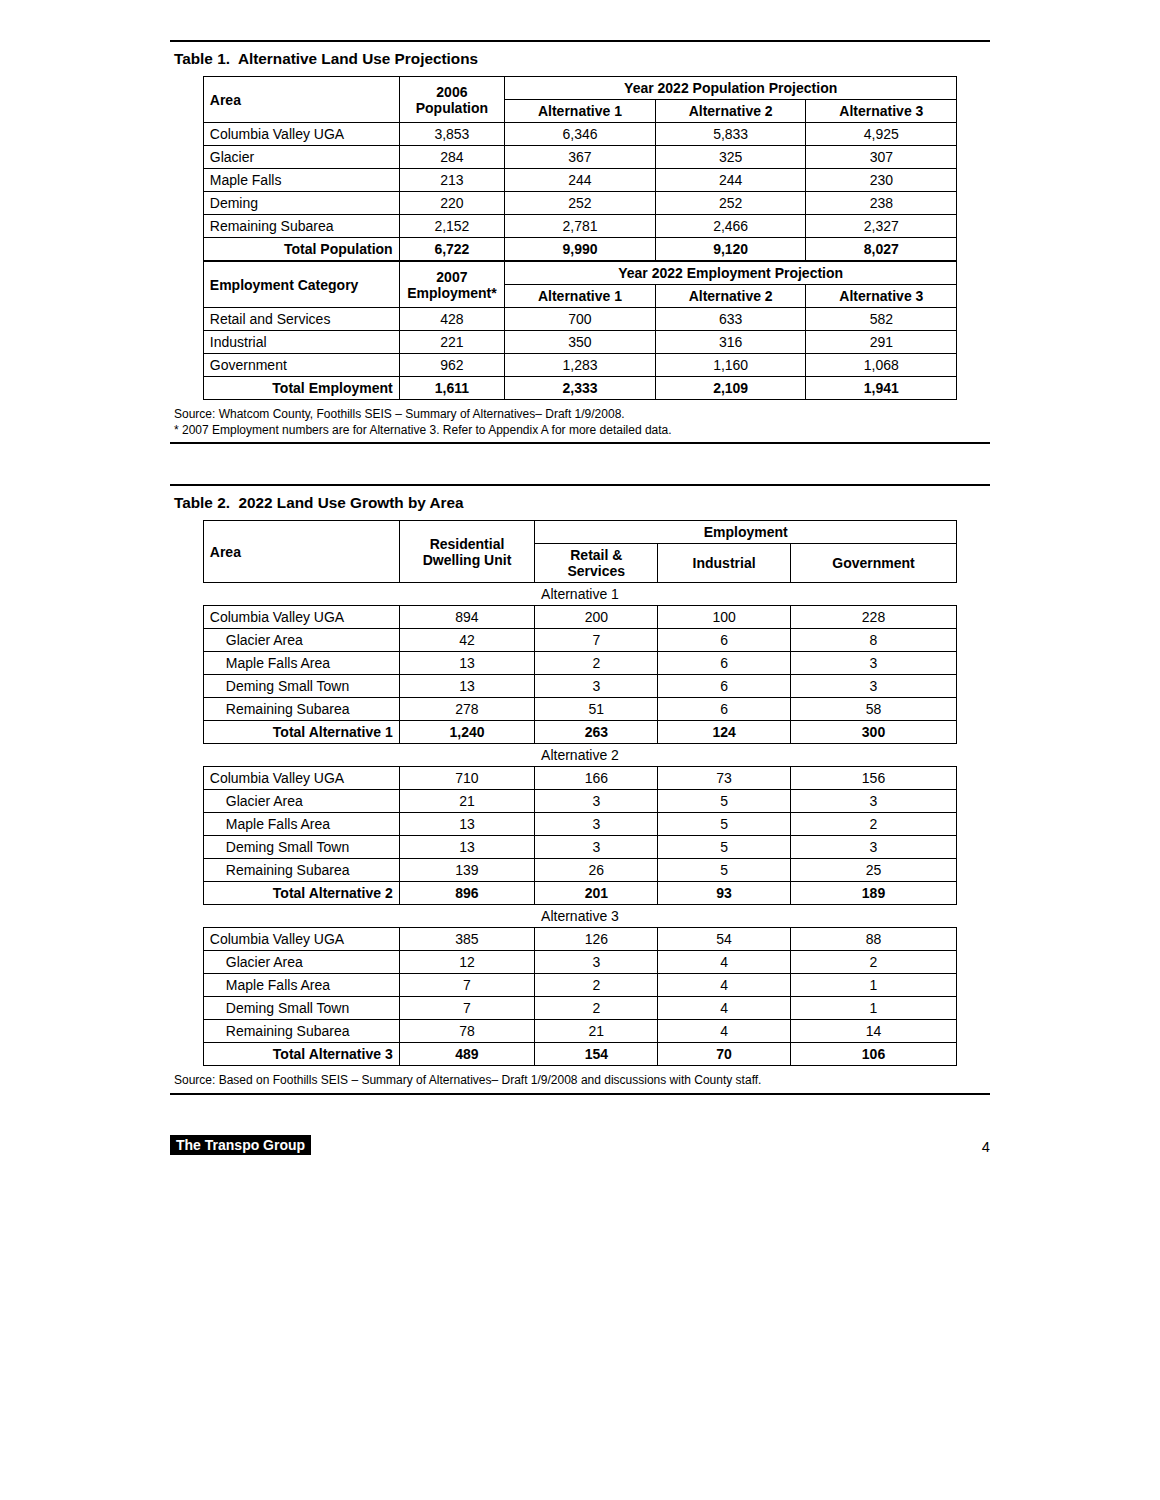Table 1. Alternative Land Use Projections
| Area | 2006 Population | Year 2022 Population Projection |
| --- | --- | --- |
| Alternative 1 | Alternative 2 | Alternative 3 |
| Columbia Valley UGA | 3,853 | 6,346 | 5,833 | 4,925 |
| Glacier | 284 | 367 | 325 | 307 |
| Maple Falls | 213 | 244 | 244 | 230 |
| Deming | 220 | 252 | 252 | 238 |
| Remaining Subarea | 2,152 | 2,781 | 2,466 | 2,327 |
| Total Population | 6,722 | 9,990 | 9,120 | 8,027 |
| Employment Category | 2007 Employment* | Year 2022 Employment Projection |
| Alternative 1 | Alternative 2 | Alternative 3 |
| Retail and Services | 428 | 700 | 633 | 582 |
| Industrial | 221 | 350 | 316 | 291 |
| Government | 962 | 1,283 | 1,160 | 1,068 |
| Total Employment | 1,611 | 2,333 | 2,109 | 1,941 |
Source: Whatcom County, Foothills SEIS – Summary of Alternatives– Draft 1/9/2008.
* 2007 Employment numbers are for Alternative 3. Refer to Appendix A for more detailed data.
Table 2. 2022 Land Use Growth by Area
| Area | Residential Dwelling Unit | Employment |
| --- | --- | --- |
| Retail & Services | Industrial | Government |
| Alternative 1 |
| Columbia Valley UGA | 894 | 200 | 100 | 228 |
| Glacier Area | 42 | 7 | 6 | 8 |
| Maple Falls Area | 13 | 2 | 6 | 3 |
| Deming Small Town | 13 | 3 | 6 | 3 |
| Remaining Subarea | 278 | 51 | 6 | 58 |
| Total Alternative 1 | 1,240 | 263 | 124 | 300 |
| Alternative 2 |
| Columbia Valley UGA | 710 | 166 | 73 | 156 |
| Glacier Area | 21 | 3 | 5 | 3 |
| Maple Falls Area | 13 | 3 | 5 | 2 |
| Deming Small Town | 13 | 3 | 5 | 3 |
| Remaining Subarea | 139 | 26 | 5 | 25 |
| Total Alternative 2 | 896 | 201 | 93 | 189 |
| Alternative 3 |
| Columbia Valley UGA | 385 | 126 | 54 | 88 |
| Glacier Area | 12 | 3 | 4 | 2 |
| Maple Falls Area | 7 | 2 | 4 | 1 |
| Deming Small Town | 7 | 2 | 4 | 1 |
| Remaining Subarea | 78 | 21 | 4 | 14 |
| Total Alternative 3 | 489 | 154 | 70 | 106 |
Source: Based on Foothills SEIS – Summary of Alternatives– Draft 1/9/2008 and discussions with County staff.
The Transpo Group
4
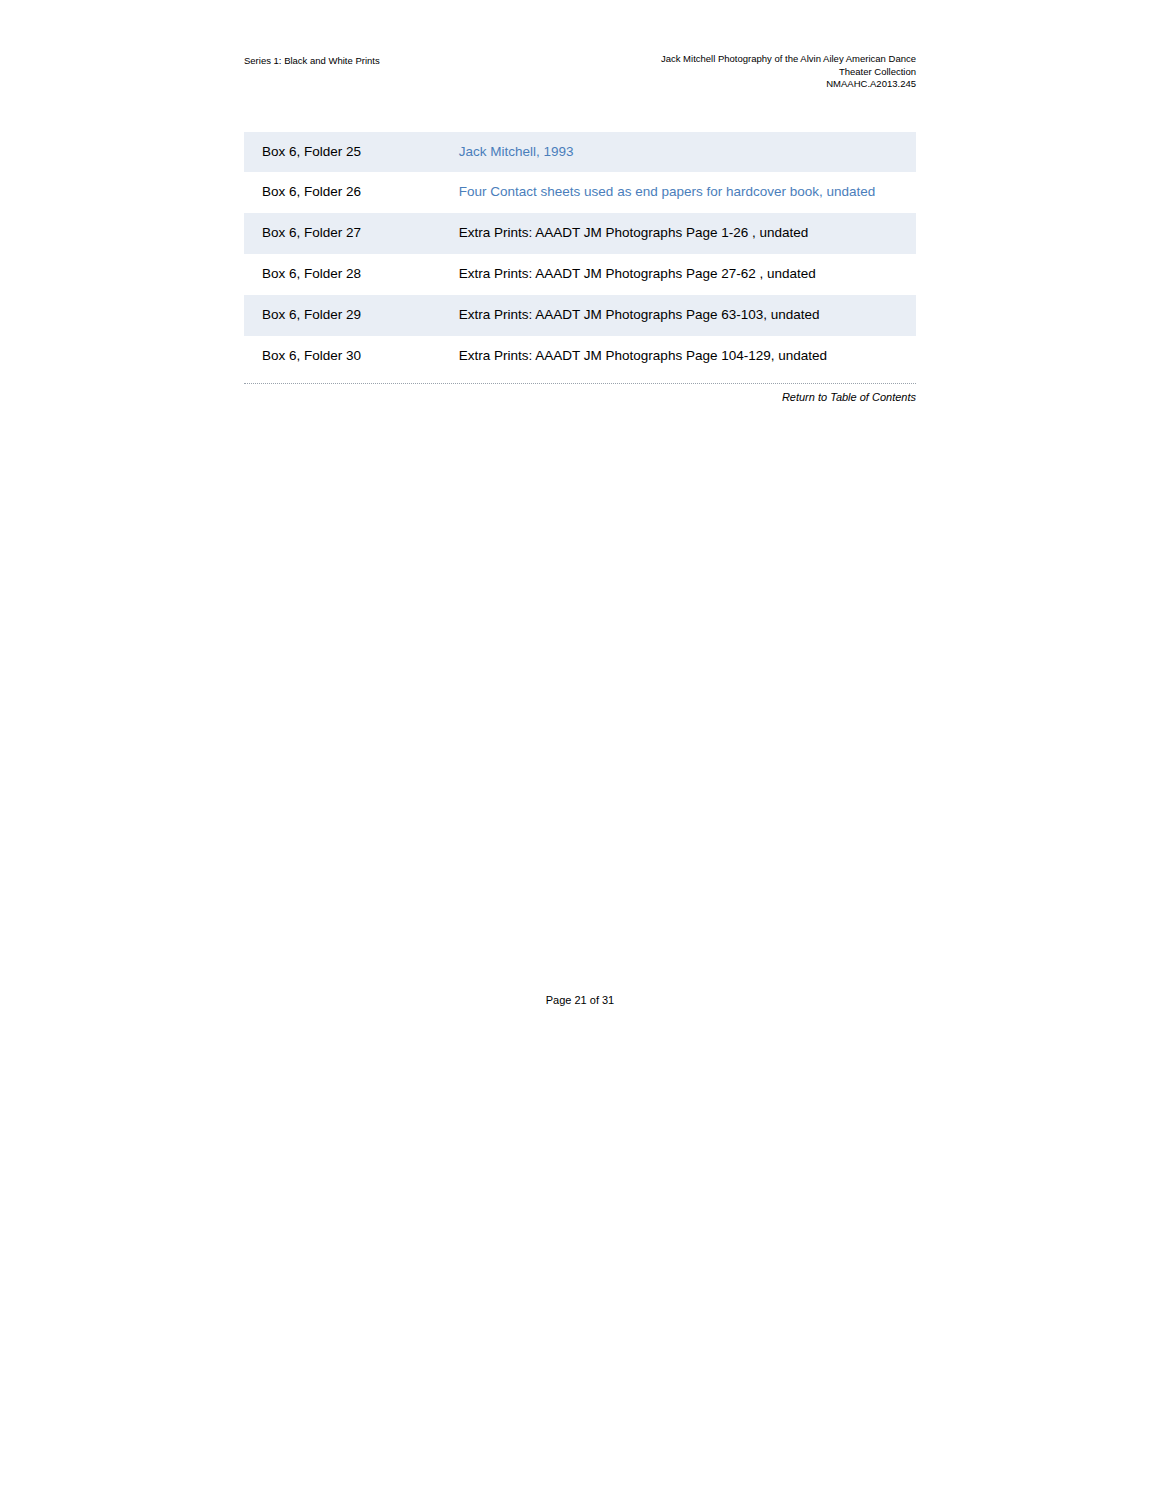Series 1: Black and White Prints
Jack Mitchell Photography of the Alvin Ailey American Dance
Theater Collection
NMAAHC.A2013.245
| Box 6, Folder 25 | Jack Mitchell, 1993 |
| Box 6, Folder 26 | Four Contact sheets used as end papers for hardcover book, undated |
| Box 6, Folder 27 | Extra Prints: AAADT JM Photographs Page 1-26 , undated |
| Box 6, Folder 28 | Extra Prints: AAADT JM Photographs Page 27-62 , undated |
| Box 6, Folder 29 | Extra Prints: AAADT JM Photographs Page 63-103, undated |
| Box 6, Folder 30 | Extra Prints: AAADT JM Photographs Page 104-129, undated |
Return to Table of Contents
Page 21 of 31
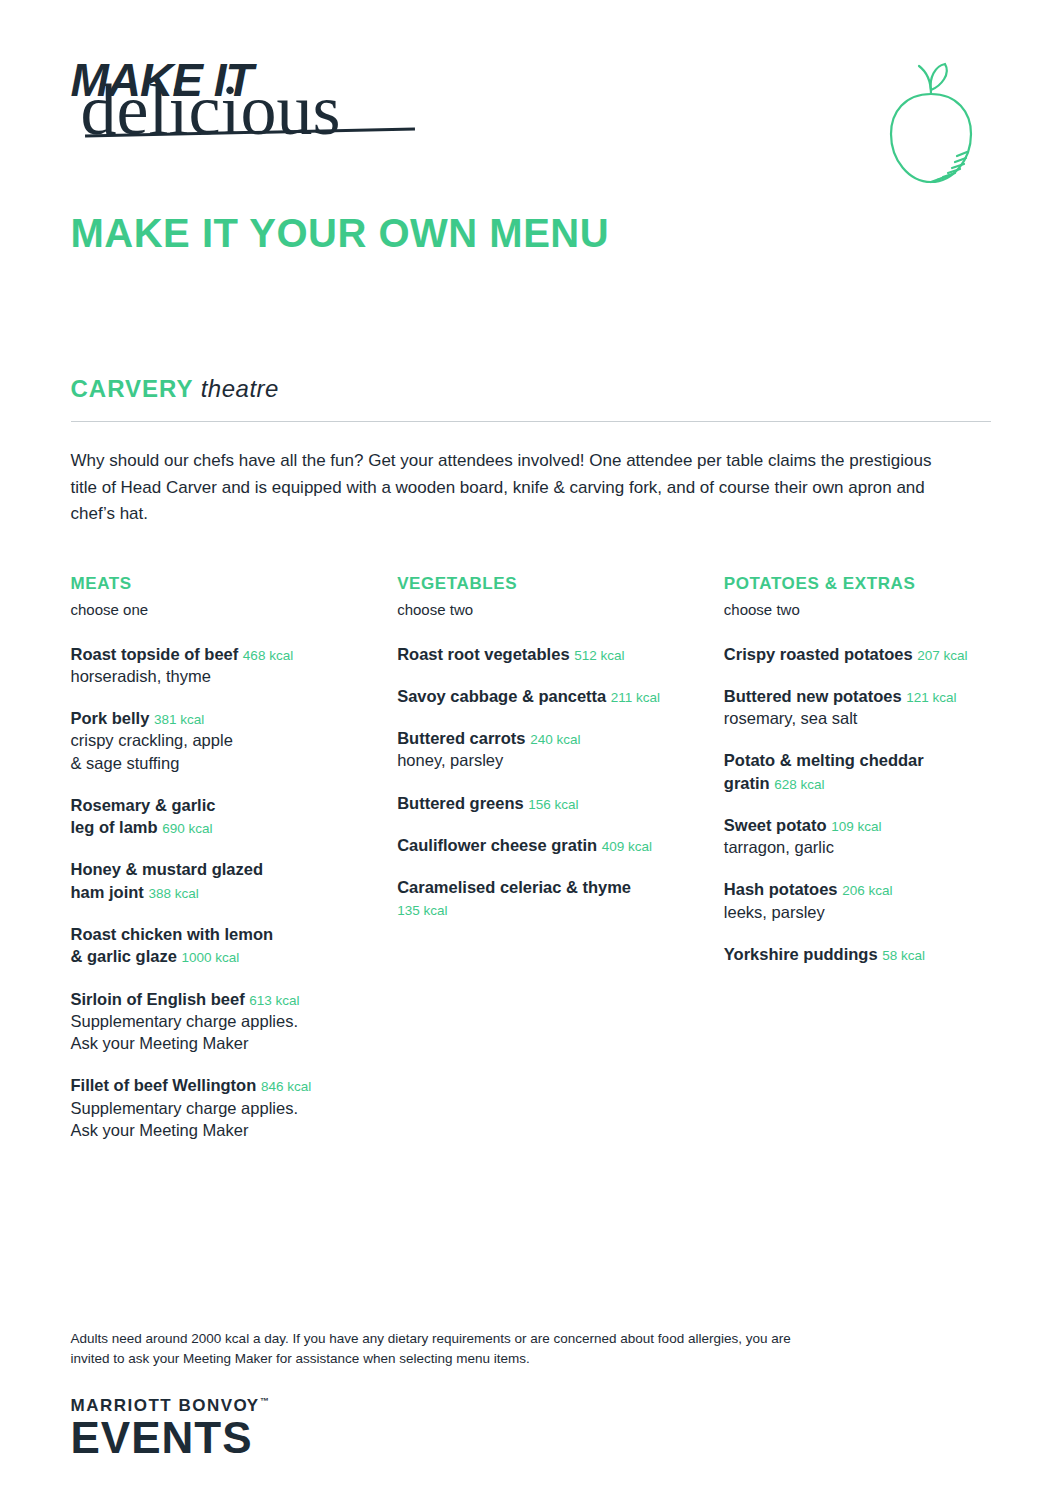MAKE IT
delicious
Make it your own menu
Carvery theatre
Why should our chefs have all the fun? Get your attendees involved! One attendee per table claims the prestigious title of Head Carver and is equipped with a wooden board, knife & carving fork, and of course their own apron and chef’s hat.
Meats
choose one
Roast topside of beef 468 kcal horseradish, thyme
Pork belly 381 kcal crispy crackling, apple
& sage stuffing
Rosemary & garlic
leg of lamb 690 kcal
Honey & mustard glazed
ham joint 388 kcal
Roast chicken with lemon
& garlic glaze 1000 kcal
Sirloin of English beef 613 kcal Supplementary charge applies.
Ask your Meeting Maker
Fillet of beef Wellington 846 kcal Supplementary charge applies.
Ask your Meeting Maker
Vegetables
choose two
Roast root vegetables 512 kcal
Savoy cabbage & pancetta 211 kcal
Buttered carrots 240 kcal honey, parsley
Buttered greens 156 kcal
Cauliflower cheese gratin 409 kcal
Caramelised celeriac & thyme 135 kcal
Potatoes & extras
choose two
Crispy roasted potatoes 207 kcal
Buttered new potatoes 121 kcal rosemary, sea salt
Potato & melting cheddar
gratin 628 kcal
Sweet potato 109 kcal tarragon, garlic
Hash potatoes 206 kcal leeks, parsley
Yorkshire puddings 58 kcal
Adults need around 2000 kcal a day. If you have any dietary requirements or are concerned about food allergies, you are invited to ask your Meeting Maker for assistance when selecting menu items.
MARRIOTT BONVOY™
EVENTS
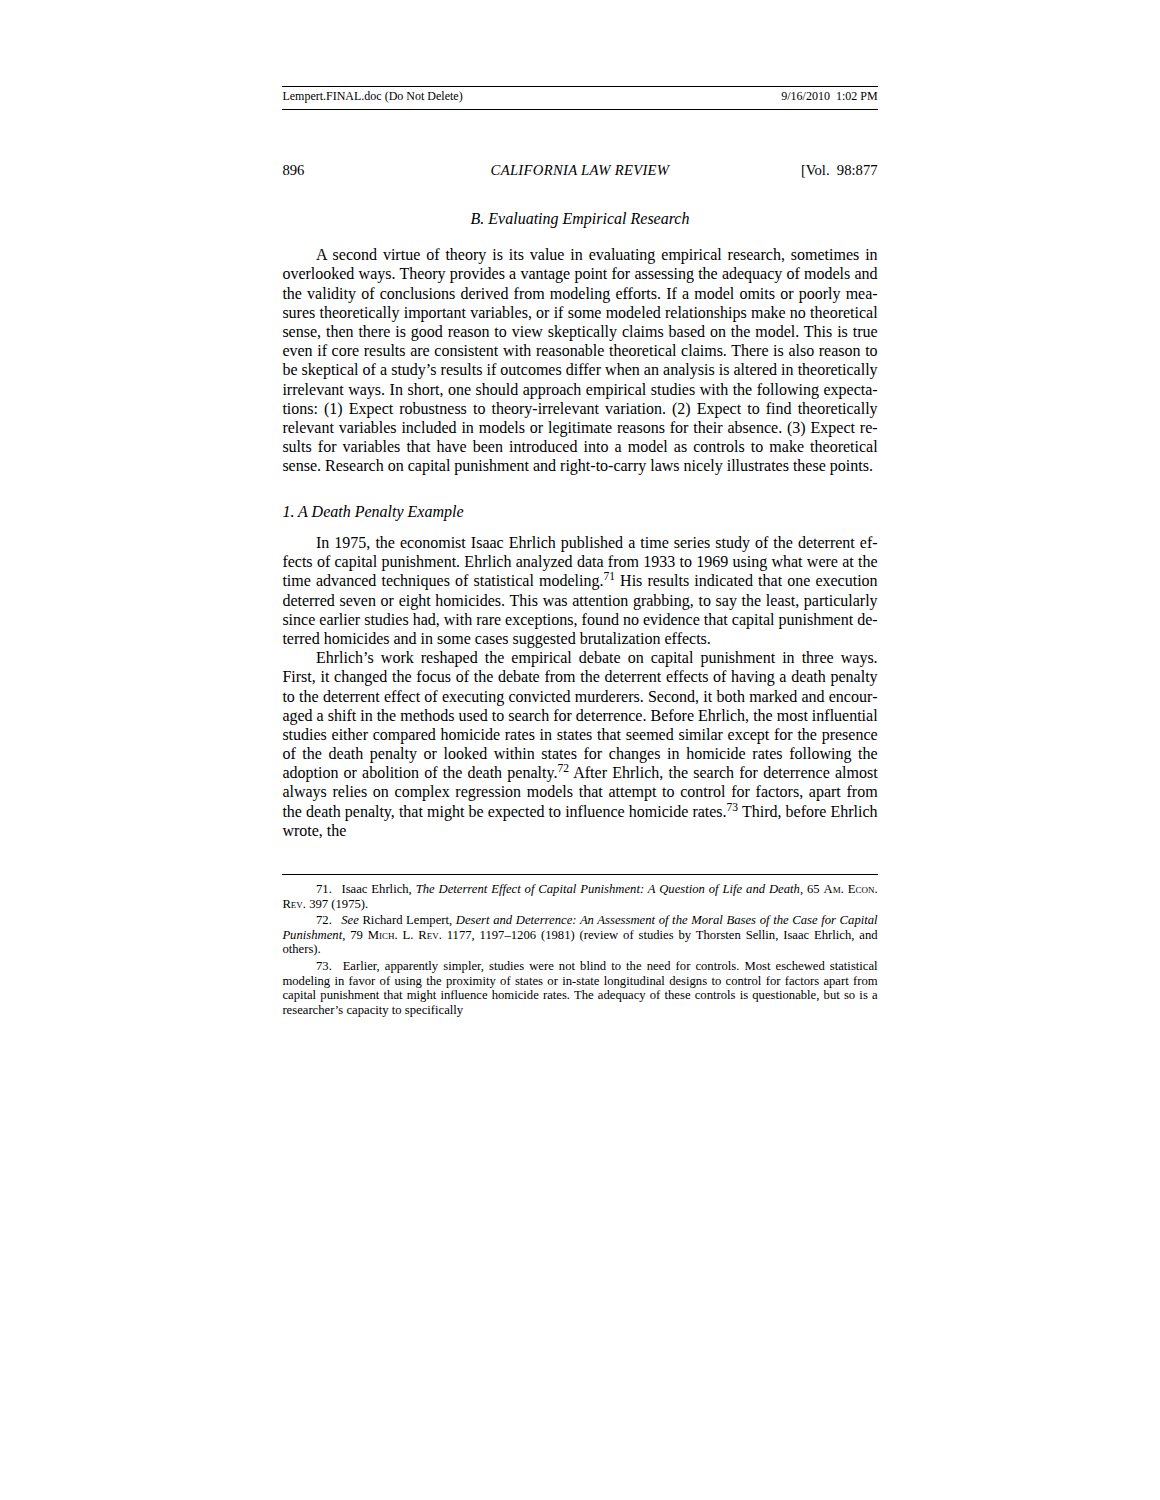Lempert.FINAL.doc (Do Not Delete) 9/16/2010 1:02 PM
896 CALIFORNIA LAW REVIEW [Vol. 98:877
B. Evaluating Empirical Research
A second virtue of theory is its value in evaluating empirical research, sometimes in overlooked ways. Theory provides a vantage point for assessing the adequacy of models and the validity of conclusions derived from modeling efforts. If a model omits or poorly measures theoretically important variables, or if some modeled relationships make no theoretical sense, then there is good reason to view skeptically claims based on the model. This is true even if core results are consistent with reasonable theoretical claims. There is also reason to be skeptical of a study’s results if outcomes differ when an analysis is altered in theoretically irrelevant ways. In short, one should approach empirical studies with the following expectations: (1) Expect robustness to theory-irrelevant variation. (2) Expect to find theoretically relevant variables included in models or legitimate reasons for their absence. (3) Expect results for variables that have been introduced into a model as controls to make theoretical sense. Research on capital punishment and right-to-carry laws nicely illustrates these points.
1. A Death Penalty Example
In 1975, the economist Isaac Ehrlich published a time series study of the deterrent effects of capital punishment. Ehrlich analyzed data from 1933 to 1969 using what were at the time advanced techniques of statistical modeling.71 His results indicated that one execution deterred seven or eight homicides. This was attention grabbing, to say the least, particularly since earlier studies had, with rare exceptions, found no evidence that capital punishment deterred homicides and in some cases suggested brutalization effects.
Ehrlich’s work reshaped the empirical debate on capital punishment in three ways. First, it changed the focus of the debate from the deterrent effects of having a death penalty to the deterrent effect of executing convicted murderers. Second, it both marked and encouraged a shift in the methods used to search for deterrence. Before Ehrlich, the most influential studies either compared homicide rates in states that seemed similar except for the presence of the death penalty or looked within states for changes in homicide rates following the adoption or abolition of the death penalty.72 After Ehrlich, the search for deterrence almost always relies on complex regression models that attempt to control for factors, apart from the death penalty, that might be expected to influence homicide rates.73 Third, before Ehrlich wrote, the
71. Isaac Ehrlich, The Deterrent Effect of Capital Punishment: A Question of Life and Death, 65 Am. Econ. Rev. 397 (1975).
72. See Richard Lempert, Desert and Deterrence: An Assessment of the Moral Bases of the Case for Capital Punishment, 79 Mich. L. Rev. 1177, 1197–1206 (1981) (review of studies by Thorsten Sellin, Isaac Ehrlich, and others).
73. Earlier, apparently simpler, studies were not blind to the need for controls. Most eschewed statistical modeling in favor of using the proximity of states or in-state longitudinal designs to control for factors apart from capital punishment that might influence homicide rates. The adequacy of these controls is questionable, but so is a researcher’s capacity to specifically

--

▶ [Task details]:
Write out the lines of the material above exactly, from its first line through the line that contains "9,120 | 8,027 |", so that no picture appears in the copy.

▶ [Answer section]:
Table 1. Alternative Land Use Projections
| Area | 2006 Population | Year 2022 Population Projection |
| --- | --- | --- |
| Alternative 1 | Alternative 2 | Alternative 3 |
| Columbia Valley UGA | 3,853 | 6,346 | 5,833 | 4,925 |
| Glacier | 284 | 367 | 325 | 307 |
| Maple Falls | 213 | 244 | 244 | 230 |
| Deming | 220 | 252 | 252 | 238 |
| Remaining Subarea | 2,152 | 2,781 | 2,466 | 2,327 |
| Total Population | 6,722 | 9,990 | 9,120 | 8,027 |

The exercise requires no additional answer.